Pacific Investment Management Co. is buying the yen on a bet the Bank of Japan will be pressured into tightening monetary policy as inflation quickens.
The bond giant started building a long yen position when Japan’s currency weakened past 140 per dollar a few months ago, said Emmanuel Sharef, a Pimco fund manager, whose areas of focus include multi-asset investing and asset allocation.
“As we continue to see inflation in Japan rising and being steadily above their target, they will want to move in the direction of abandoning or changing their yield-curve control policies and eventually there might be a need for a hike,” he said last week in an interview in Singapore.
“Inflation in the US is coming down, and inflation in Japan is still elevated. Within our framework, that naturally creates a yen long.”
The yen has tumbled more than 12% against the dollar this year, disappointing many on Wall Street who have predicted it would rally as a hawkish Federal Reserve and dovish BOJ swapped places. While that’s so far failed to happen, economists have been bringing forward forecasts in recent months for when Japan’s central bank will normalize policy.
The yen slid to 151.91 per dollar last week, just shy of a three-decade low set in October 2022, and is the worst-performing Group-of-10 currency this year. The decline came even though the BOJ has relaxed its grip on the yield curve.
While the BOJ has taken a number of baby steps toward tightening policy — giving 10-year bond yields more room to rise by watering down the definition of its 1% cap — these have so far failed to spur a sustained rally in the currency. Leveraged funds boosted their net short positions on the yen to the most since April 2022 in the week ended Nov. 14, while many strategists are also predicting further weakness.
‘Need Is There’
“I can’t predict exactly what they’re going to do but the need is there to continue to tighten policy in some form,” Sharef said. “It could take the form of an additional easing step that’s more gradual. It could take the form of an abandonment of YCC and then eventually potentially a hike as well.”
One of Sharef’s colleagues at Pimco, former Fed vice chair Richard Clarida, said last month the BOJ may scrap its yield-curve control program before year-end if inflation proves stickier than expected. The central bank may also raise its short-term policy interest rate to 0% by early next year, from the current level of minus 0.1%, he wrote in a research note.
Japan’s inflation rate dropped below 3% for the first time in more than a year in September, lending credence to the BOJ’s view that upward pressure on prices is peaking. Still, the reading was stronger than economists’ consensus call for 2.7%.
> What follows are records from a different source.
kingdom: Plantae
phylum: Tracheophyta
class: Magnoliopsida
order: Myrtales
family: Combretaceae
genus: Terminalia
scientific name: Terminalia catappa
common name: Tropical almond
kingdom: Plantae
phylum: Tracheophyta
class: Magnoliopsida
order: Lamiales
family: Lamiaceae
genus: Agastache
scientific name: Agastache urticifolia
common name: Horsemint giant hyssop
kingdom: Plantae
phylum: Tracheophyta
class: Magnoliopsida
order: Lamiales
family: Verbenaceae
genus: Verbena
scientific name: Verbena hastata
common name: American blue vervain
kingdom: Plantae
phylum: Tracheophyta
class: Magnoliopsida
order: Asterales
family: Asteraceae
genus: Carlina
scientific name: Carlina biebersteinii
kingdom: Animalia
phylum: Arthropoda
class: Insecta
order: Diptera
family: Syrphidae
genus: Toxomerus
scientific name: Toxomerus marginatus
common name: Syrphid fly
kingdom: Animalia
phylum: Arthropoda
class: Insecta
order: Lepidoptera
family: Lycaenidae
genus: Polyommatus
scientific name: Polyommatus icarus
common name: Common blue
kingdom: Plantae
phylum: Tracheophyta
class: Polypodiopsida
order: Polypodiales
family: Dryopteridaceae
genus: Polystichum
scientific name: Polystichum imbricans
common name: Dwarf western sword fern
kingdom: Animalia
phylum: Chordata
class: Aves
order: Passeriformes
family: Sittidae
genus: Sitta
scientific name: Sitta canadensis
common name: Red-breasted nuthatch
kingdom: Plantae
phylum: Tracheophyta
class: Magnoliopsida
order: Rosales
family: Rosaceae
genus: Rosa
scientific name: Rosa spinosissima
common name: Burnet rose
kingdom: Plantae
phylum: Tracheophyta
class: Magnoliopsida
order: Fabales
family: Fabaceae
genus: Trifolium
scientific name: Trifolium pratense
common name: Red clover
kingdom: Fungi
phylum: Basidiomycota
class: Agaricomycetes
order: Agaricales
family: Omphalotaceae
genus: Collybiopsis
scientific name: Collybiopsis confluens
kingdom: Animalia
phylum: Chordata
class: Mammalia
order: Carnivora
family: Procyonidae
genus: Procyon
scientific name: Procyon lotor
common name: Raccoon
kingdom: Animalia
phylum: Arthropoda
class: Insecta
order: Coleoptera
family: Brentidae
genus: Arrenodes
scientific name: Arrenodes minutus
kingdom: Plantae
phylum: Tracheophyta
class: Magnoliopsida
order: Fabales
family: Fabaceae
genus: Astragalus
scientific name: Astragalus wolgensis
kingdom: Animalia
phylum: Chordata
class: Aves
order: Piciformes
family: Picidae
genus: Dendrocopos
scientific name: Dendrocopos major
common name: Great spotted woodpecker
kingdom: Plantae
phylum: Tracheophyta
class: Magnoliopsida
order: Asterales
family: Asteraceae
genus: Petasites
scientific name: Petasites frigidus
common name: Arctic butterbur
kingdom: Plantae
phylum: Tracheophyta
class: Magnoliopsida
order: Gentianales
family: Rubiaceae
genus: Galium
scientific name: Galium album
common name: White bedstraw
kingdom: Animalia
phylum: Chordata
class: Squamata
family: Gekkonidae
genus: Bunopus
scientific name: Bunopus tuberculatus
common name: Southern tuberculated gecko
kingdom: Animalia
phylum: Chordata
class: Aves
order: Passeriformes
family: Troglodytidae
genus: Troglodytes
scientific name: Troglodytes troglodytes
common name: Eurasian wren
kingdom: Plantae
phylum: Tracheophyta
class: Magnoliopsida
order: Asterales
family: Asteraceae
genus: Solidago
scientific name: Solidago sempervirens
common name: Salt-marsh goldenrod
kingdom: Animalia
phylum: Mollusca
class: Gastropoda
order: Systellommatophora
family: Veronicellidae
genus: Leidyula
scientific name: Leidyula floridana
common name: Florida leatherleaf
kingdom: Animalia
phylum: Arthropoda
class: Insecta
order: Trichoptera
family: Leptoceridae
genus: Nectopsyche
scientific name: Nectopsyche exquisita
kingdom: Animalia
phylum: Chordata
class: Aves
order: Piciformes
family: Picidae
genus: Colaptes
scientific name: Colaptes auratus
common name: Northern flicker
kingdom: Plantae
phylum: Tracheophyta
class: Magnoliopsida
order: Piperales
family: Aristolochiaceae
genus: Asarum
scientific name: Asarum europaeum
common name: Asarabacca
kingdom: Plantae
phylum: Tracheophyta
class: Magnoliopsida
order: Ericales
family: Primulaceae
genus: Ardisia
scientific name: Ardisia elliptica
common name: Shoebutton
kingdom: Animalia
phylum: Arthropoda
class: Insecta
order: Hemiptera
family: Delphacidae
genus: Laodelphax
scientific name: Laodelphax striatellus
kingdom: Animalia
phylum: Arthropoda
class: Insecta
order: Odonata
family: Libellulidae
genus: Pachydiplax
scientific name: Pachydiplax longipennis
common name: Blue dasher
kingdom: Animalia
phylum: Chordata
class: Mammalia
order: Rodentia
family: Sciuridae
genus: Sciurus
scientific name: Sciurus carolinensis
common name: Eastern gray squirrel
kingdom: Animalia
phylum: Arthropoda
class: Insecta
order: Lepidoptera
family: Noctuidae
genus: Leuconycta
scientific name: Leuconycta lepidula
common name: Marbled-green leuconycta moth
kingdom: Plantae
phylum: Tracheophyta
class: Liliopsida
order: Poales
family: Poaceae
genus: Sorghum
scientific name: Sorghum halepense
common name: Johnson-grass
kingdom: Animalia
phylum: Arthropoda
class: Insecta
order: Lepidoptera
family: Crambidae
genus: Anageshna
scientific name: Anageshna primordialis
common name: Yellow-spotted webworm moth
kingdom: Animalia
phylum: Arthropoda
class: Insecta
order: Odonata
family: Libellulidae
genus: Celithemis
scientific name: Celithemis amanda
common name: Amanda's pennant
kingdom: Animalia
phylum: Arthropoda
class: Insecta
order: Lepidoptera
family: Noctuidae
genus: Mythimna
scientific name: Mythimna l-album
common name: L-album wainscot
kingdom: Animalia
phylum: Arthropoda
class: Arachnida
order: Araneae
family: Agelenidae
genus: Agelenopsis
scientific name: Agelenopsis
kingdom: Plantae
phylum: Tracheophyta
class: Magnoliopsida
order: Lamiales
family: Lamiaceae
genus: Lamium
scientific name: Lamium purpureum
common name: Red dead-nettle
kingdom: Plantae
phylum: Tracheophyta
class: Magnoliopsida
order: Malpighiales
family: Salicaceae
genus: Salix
Sharef helps oversee a number of strategies including the Pimco Inflation Response Multi-Asset Fund that’s had an average annual return of 4.4% over the past three years, beating more than 70% of its peers, data compiled by Bloomberg show.
Another possible avenue of support for the yen may come through a further bout of intervention from the authorities, who started purchasing it in October last year after it weakened past 150 per dollar.
“I do think that they’re feeling a good amount of pressure, especially from the yen around 150,” Sharef said. “Last time that it hit that level, they were effectively forced to intervene. This time around, they haven’t done that much yet, but I’m sure they’re concerned about it.”